また,「前記ファンの回転軸に直交する方向を径方向としたとき」との記載によって「径方向」という用語が定義されているところ,「ファンの回転軸」は,軸方向の両端部を有する有限の長さのものであるから,当該「径方向」という用語も,単に方向を特定するだけでなく,その範囲を軸方向の両端部の間に特定しているといえる。そして,当該用語の定義の後の「前記ファンの径方向外側に配置され」との記載が,配置される範囲を「前記ファンの径方向」の「外側」に限定するものであることは明らかである。ここで,「前記ファンの径方向」とは,「径方向」を「ファンの」と限定しているといえるところ,「径方向」とは,上記の定義のとおり,「前記ファンの回転軸に直交する方向」であって,「ファンの回転軸」の両端部の間に範囲を特定している。そうすると,「前記ファンの径方向」という範囲は,「ファンの回転軸」の両端部の間の範囲が,「ファンの」によって限定されているから,「ファンの回転軸」の両端部の間の範囲のうちで,ファンが存在する回転軸方向の範囲を意味するということができ,さらにその「外側」に限定された範囲は,説明図1(a)(別紙審決書(写し)7頁)において「ファン径方向外側の領域」として示す範囲(以下「(a)領域」という。)になると解釈できる。
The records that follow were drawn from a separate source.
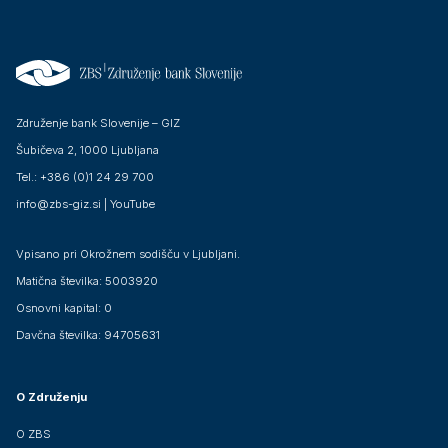
Združenje bank Slovenije – GIZ
Šubičeva 2, 1000 Ljubljana
Tel.: +386 (0)1 24 29 700
info@zbs-giz.si
|
YouTube
Vpisano pri Okrožnem sodišču v Ljubljani.
Matična številka: 5003920
Osnovni kapital: 0
Davčna številka: 94705631
O Združenju
O ZBS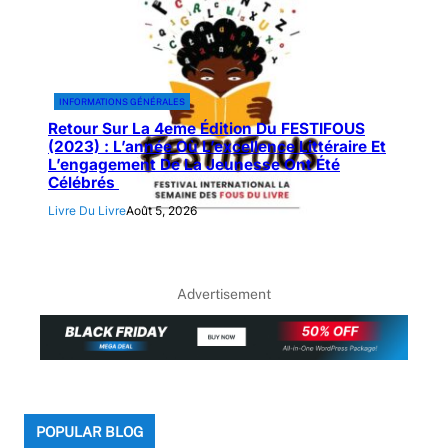
INFORMATIONS GÉNÉRALES
Retour Sur La 4eme Édition Du FESTIFOUS
(2023) : L’année Où L’excellence Littéraire Et
L’engagement De La Jeunesse Ont Été
Célébrés
Livre Du Livre
Août 5, 2026
Advertisement
POPULAR BLOG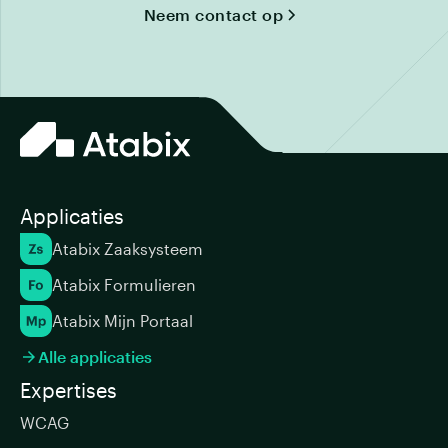
Neem contact op
Applicaties
Atabix Zaaksysteem
Atabix Formulieren
Atabix Mijn Portaal
Alle applicaties

Expertises
WCAG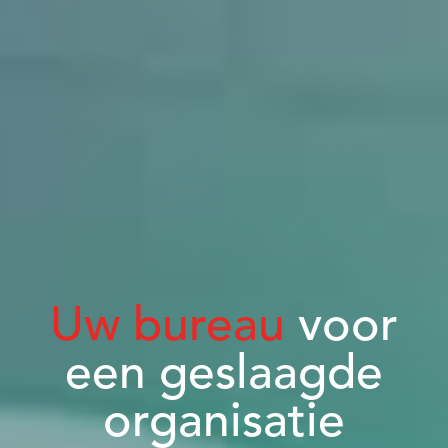
Uw bureau
voor
een geslaagde
organisatie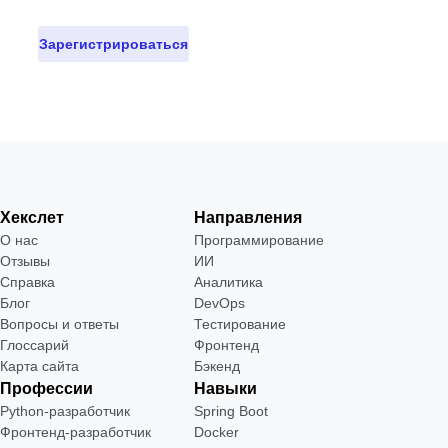
Зарегистрироваться
Хекслет
Направления
О нас
Программирование
Отзывы
ИИ
Справка
Аналитика
Блог
DevOps
Вопросы и ответы
Тестирование
Глоссарий
Фронтенд
Карта сайта
Бэкенд
Профессии
Навыки
Python-разработчик
Spring Boot
Фронтенд-разработчик
Docker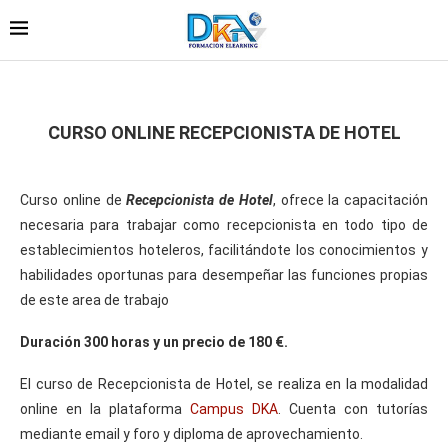
CURSO ONLINE RECEPCIONISTA DE HOTEL
Curso online de
Recepcionista de Hotel
, ofrece la capacitación
necesaria para trabajar como recepcionista en todo tipo de
establecimientos hoteleros, facilitándote los conocimientos y
habilidades oportunas para desempeñar las funciones propias
de este area de trabajo
Duración 300 horas y un precio de 180 €.
El curso de Recepcionista de Hotel, se realiza en la modalidad
online en la plataforma
Campus DKA
. Cuenta con tutorías
mediante email y foro y diploma de aprovechamiento.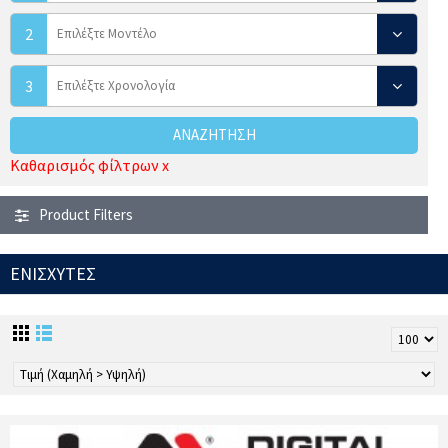
2
3
ΑΝΑΖΉΤΗΣΗ
Καθαρισμός φίλτρων x
Product Filters
ΕΝΙΣΧΥΤΕΣ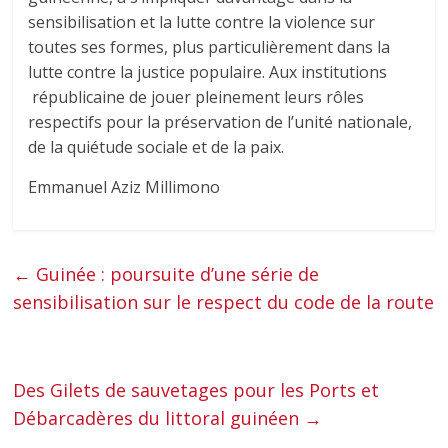
sensibilisation et la lutte contre la violence sur
toutes ses formes, plus particulièrement dans la
lutte contre la justice populaire. Aux institutions
républicaine de jouer pleinement leurs rôles
respectifs pour la préservation de l’unité nationale,
de la quiétude sociale et de la paix.
Emmanuel Aziz Millimono
←
Guinée : poursuite d’une série de
sensibilisation sur le respect du code de la route
Des Gilets de sauvetages pour les Ports et
Débarcadères du littoral guinéen
→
このような解釈は,本件特許の手続の経緯における被告の主張とも整合する。

ウ 以上のとおり,特許発明1の構成要件C-2における「ファンの径方向外側」が(a)領域になることは特許発明1の記載から理解できるから,特許発明1及びこれを直接又は間接に引用する特許発明2~10は明確であって,その特許が法36条6項2号の要件を満たしていない特許出願に対してされたということはできず,無効理由1の1によっては本件特許発明に係る特許を無効とすることはできない。
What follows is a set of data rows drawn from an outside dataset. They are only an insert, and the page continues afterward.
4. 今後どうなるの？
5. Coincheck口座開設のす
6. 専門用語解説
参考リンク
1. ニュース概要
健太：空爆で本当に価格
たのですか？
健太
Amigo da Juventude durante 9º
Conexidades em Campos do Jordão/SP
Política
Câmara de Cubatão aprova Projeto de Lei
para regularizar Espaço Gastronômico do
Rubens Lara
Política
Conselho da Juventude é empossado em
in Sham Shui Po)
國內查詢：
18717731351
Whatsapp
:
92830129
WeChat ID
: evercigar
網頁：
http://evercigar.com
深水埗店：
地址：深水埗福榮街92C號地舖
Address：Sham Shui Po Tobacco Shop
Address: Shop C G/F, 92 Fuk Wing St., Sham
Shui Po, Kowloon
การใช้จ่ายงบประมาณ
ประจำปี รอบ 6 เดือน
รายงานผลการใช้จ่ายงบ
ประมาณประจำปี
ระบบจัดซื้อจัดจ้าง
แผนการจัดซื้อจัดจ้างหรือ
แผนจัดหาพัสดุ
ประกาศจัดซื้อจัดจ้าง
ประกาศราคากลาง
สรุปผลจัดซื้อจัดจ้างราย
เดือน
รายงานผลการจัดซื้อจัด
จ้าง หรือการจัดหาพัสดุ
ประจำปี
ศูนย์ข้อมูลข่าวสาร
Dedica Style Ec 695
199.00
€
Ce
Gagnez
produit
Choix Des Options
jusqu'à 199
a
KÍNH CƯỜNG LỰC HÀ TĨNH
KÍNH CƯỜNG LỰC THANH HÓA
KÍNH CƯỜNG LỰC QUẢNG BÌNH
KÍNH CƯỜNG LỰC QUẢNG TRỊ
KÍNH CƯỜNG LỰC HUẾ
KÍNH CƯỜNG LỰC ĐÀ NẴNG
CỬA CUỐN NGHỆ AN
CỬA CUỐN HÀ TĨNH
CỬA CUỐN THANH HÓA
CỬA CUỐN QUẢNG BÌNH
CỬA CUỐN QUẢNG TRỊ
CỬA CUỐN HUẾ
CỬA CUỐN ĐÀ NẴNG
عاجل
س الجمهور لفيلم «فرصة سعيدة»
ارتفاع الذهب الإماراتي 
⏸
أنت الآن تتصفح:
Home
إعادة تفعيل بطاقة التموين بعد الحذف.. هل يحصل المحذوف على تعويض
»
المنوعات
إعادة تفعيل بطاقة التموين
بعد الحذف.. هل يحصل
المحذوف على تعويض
(2)無効理由1の2(サポート要件及び明確性要件)について

ア 原告の主張する無効理由1の2は,特許発明6の「前記回路基板は,前記モータの側方位置において,前記モータの回転軸と平行に延びるように配置されている」という記載のうちの「モータの回転軸と平行に延びる」とは,基板のどの部分が回転軸と平行であるのか明確でなく,また,「前記回路基板」は,特許発明1の構成要件B-3の「前記駆動回路及び制御回路のいずれか一方又は両方を搭載した回路基板」であるところ,そのうちの「両方を搭載した回路基板」について,「モータの側方位置」に配置することにつき本件明細書等に記載されていないから,特許発明6~8及び10に係る特許は,法36条6項1号及び2号の要件を満たしていない特許出願に対してされたものであり,法123条1項4号に該当し,無効とすべきものである,というものである。

イ 明確性要件について

「モータの回転軸と平行に延びる」との記載の「延びる」という動詞の主語が「前記回路基板」であることは明らかであるところ,一般に,基板が板状体であり,当該板状体に各種の部品が搭載されて回路が形成され,全体として平面形状であることは,当業者にとって自明な事項である。そうすると,「モータの回転軸と平行に延びる」とは,「前記回路基板」が全体として呈している上記「平面形状」が,モータの回転軸と平行に延びている意味であると解するほかはなく,「前記回路基板は,前記モータの側方位置において,前記モータの回転軸と平行に延びるように配置されている」という記載のうちの「モータの回転軸と平行に延びる」という記載は,明確である。

そうすると,特許発明6並びにこれを直接又は間接に引用する特許発明7,8及び10に係る特許は,法36条6項2号の要件に適合し,無効理由1の2のうちの明確性要件の理由によってはこれらを無効とすることはできない

ウ サポート要件について

本件明細書等の記載によれば,第1の実施の形態は,駆動回路20及び制御回路30を回路基板60に搭載していることを,第2の実施形態は,駆動回路20が第1の回路基板60Aに,制御回路30が第2の回路基板60Bにそれぞれ搭載され,当該第2の回路基板60Bがモータ収容部2aの内壁面とモータ固定子1B間の隙間に配置されていることを,第3の実施形態は,駆動回路20が第1の回路基板60Cに,制御回路30が第2の回路基板60Dにそれぞれ搭載され,第1の回路基板60Cがモータ収容部2aの内壁面とモータ固定子1B間の隙間に配置されていることを,それぞれ理解できる。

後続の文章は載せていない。